__Material for the task__:
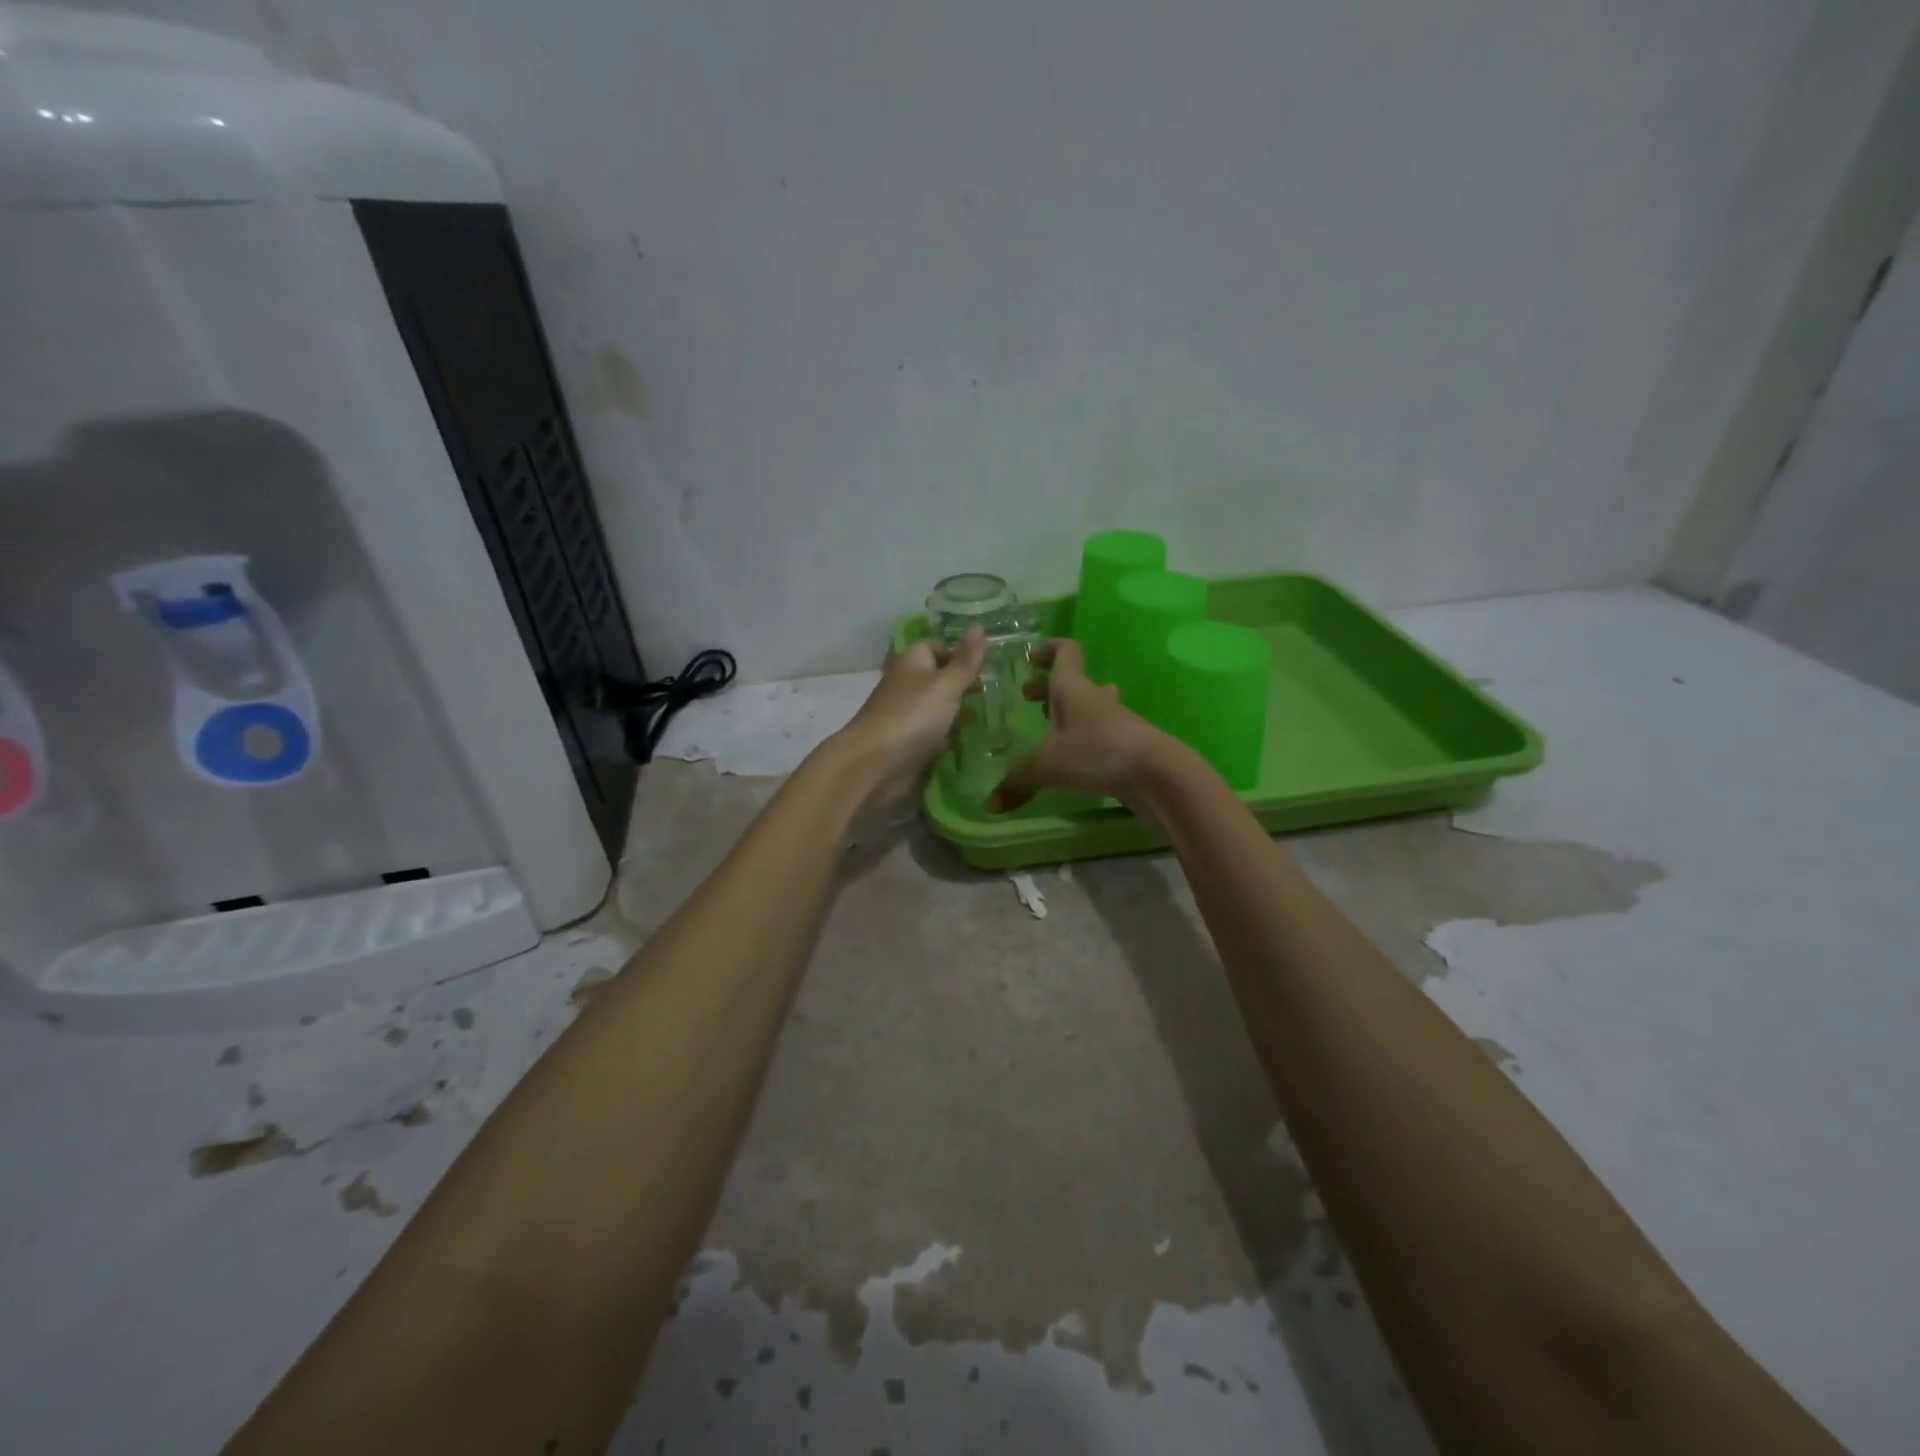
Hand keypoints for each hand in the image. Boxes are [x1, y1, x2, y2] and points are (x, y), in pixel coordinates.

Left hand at [831, 626, 987, 801]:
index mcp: (912, 662)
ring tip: (993, 717)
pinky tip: (973, 742)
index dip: (959, 654)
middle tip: (998, 693)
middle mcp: (907, 685)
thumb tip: (979, 625)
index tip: (986, 667)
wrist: (873, 764)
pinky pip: (934, 734)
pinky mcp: (908, 743)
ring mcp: (906, 715)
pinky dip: (950, 737)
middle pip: (939, 679)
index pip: (936, 647)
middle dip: (965, 687)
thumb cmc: (912, 716)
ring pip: (939, 709)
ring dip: (960, 714)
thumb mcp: (946, 685)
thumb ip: (965, 660)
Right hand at [990, 638, 1175, 812]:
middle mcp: (1094, 698)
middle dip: (1048, 689)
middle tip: (1028, 700)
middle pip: (1071, 683)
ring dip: (1070, 713)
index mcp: (1072, 688)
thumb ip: (1017, 782)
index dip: (1047, 650)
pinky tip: (1072, 759)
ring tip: (1050, 728)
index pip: (1064, 652)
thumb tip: (990, 803)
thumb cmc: (1097, 752)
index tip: (1030, 658)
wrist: (1156, 773)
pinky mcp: (1126, 744)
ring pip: (1089, 707)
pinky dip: (1084, 739)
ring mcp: (1114, 721)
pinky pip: (1100, 733)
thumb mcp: (1047, 766)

__Exercise instructions__: Extract the full listing above verbatim; pictures are to be left out of the copy.

__Result for this exercise__:
Hand keypoints for each hand in the image. Boxes are [x1, y1, x2, y2] and points are (x, y), in pixel coordinates.

Left hand at [831, 626, 987, 801]:
index mcp: (912, 662)
ring tip: (993, 717)
pinky tip: (973, 742)
index dip: (959, 654)
middle tip: (998, 693)
middle mcp: (907, 685)
thumb tip: (979, 625)
index tip: (986, 667)
wrist: (873, 764)
pinky pip: (934, 734)
pinky mcp: (908, 743)
ring mcp: (906, 715)
pinky dip: (950, 737)
middle pip: (939, 679)
index pip: (936, 647)
middle dip: (965, 687)
thumb cmc: (912, 716)
ring pip: (939, 709)
ring dip: (960, 714)
thumb mcp: (946, 685)
thumb ip: (965, 660)
Right hand at [990, 638, 1175, 812]:
middle mcp: (1094, 698)
middle dip: (1048, 689)
middle tip: (1028, 700)
middle pip: (1071, 683)
ring dip: (1070, 713)
index mcp: (1072, 688)
thumb ip: (1017, 782)
index dip: (1047, 650)
pinky tip: (1072, 759)
ring tip: (1050, 728)
index pip: (1064, 652)
thumb tip: (990, 803)
thumb cmc: (1097, 752)
index tip: (1030, 658)
wrist: (1156, 773)
pinky mcp: (1126, 744)
ring pip: (1089, 707)
pinky dip: (1084, 739)
ring mcp: (1114, 721)
pinky pip: (1100, 733)
thumb mcp: (1047, 766)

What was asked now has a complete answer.